The sensor works as follows.

External force compressing the shell 13 of the force-guiding element 12,

it is transmitted through it to the elastic element b, resting in this case with its board 11 on the protrusion 5 of the safety stop 4.

0

The elastic element 6 is asymmetrically curved upwardly with the bulge, and its edge 7 is rotated. At the same time, the strain of tension from tension in the wire of the strain gauge 8 increases, and in the strain gauge 9

5 decreases. When the external force is reversed, the resilient element b is supported by its side 10 on the projection 2 of the housing 1, but the direction of its bending and rotation of the rib 7 "e changes, preserving the nature of deformation of the strain gages 8 and 9.

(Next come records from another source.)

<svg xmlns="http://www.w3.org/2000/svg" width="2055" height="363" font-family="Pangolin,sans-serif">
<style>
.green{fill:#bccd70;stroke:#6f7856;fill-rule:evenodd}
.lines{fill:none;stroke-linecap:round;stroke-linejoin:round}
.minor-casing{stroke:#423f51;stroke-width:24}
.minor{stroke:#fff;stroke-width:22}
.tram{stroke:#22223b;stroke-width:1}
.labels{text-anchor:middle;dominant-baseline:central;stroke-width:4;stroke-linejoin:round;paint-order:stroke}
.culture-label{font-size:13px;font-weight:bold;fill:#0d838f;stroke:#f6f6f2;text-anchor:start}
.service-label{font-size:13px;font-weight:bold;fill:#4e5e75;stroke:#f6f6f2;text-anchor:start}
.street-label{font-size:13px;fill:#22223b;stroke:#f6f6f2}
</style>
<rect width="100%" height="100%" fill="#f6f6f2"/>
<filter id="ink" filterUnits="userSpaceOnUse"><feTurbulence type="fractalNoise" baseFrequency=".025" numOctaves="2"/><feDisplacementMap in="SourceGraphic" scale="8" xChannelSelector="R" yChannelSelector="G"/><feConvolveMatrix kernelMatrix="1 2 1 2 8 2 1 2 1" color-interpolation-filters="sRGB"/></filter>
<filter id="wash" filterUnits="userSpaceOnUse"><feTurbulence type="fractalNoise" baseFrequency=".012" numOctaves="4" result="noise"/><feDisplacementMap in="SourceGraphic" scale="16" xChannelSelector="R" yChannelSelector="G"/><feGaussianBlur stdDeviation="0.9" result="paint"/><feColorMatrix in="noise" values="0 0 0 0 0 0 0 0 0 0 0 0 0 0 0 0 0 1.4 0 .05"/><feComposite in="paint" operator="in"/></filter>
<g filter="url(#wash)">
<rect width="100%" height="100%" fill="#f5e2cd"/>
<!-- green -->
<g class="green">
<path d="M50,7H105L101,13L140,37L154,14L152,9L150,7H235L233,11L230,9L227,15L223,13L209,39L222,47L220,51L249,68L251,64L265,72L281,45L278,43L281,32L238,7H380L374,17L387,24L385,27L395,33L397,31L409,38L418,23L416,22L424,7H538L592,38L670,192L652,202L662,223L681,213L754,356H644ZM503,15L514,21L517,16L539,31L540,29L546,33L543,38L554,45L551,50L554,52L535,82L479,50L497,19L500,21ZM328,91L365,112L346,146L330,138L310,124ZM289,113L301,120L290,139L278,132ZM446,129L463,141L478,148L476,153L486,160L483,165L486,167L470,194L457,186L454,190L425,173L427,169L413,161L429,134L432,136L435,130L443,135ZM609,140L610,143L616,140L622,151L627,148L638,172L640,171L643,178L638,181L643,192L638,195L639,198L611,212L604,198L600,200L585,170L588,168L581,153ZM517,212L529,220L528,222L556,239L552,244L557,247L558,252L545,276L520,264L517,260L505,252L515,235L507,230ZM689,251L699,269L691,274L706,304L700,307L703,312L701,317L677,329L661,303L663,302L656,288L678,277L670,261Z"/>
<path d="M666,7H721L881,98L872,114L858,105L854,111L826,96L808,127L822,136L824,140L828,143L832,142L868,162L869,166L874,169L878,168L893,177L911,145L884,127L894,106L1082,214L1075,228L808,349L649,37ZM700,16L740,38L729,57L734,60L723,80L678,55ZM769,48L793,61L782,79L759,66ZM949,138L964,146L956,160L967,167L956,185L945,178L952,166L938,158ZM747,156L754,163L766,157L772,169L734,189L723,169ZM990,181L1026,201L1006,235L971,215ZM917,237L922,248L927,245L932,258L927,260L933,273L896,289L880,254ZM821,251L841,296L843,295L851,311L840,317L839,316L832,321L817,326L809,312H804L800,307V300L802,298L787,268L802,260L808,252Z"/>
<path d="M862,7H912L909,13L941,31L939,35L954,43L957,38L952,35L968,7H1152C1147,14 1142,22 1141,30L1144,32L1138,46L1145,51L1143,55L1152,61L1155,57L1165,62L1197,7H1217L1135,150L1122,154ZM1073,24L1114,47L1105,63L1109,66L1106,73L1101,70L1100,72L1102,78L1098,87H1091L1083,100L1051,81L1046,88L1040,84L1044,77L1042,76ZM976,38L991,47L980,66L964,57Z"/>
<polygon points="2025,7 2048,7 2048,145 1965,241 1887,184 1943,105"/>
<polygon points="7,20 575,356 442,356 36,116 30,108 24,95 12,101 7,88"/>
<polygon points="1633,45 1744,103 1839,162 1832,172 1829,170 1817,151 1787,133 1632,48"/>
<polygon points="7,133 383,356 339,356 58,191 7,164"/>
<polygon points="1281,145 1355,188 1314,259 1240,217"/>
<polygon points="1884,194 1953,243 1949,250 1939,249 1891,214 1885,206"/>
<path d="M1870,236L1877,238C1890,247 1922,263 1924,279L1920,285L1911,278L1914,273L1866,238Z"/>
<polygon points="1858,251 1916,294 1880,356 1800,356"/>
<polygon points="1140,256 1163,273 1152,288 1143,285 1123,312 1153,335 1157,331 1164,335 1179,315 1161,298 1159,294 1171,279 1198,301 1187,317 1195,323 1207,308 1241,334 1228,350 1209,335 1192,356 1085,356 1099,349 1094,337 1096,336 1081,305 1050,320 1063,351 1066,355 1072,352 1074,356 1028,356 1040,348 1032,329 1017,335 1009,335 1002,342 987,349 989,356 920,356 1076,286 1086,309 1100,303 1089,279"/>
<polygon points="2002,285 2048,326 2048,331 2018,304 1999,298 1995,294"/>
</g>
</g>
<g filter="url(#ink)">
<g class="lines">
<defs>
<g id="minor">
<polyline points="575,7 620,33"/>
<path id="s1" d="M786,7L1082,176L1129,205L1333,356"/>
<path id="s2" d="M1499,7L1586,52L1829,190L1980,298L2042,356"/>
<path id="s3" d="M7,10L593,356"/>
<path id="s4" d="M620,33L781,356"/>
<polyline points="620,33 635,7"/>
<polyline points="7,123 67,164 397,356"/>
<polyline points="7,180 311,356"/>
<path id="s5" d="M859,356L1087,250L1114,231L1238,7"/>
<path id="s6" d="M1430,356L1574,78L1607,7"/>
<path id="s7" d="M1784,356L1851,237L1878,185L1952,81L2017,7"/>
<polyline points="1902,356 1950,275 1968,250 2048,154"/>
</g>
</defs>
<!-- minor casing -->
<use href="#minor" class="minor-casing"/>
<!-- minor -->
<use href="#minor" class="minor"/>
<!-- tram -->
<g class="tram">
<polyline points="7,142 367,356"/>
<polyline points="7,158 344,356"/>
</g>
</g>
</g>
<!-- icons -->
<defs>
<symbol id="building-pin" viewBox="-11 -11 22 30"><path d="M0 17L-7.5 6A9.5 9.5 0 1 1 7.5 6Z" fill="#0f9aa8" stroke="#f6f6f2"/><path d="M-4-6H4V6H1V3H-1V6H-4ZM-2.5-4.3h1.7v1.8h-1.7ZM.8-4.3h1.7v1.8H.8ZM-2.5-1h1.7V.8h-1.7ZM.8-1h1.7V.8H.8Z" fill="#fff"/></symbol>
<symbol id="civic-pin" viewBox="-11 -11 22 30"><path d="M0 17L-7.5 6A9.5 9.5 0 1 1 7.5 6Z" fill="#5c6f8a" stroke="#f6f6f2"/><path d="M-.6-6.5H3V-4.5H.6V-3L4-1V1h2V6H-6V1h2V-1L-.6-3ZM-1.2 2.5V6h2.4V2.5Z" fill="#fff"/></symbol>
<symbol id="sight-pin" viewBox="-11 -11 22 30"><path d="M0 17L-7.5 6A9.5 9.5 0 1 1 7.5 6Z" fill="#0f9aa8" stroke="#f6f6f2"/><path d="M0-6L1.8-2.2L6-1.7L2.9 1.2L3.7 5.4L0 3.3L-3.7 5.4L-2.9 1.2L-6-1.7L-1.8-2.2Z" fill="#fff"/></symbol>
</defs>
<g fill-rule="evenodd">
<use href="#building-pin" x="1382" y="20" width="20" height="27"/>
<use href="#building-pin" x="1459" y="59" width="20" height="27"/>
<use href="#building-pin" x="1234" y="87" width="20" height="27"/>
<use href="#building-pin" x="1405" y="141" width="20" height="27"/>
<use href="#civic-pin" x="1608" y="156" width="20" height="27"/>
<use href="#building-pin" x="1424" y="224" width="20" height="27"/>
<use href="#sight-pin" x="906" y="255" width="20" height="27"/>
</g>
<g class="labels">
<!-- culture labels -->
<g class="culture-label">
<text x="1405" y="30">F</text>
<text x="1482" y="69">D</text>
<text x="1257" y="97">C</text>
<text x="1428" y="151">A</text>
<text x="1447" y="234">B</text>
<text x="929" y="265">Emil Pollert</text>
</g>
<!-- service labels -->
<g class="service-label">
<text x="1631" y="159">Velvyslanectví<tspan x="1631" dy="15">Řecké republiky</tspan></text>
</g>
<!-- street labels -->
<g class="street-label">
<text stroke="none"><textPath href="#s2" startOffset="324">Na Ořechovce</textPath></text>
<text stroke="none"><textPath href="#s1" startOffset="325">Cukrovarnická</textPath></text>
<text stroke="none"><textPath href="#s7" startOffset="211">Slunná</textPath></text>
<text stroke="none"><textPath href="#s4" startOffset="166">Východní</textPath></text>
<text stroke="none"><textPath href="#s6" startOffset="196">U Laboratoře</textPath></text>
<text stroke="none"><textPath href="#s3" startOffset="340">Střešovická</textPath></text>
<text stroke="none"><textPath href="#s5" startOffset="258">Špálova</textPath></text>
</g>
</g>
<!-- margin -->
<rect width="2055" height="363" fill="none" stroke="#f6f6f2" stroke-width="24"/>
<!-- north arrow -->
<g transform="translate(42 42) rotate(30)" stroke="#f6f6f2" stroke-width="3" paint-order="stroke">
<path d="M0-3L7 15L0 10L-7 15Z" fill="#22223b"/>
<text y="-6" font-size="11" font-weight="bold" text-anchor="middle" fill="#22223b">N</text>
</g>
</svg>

The use of the proposed sensor in systems designed

5 to measure alternating forces, will allow to simplify the design with the force of measuring systems due to the removal of reversing devices and to improve the measurement accuracy ..

Claims (2)

1. TENSOR RESISTANCE POWER SENSOR, comprising a cylindrical body with an internal support protrusion, an elastic element in the form of an annular plate with a two-sided concentric rib, on which wire strain gauges are wound, a power-in element, a cylindrical and a membrane, which is due to the fact that sensitivity, which shell is made in one piece with the elastic element "safety stop, located on the bottom of the housing, l and h and y u. For the purpose of measuring and increasing the sensor, the sensor is equipped with a support cover conjugated with the housing with a second safety stop arranged coaxially with the housing and equipped with an external concentric support protrusion, while the elastic element is fixed along the outer and inner edges respectively between the opposite projections of the housing and the second stop, moreover, the elastic element is provided on the outer and inner edges with two oppositely oriented sides whose supporting planes coincide with the neutral plane elastic element and are in contact with the protrusions of the housing and the second stop. ill. „, 1027546 2. Dat "" k by π. 1, characterized in that it is provided with a thrust cover that is placed in the housing with axial movement and fixation and is made in the form of a glass with a cylindrical protrusion and a central hole in which the power-introducing element is located.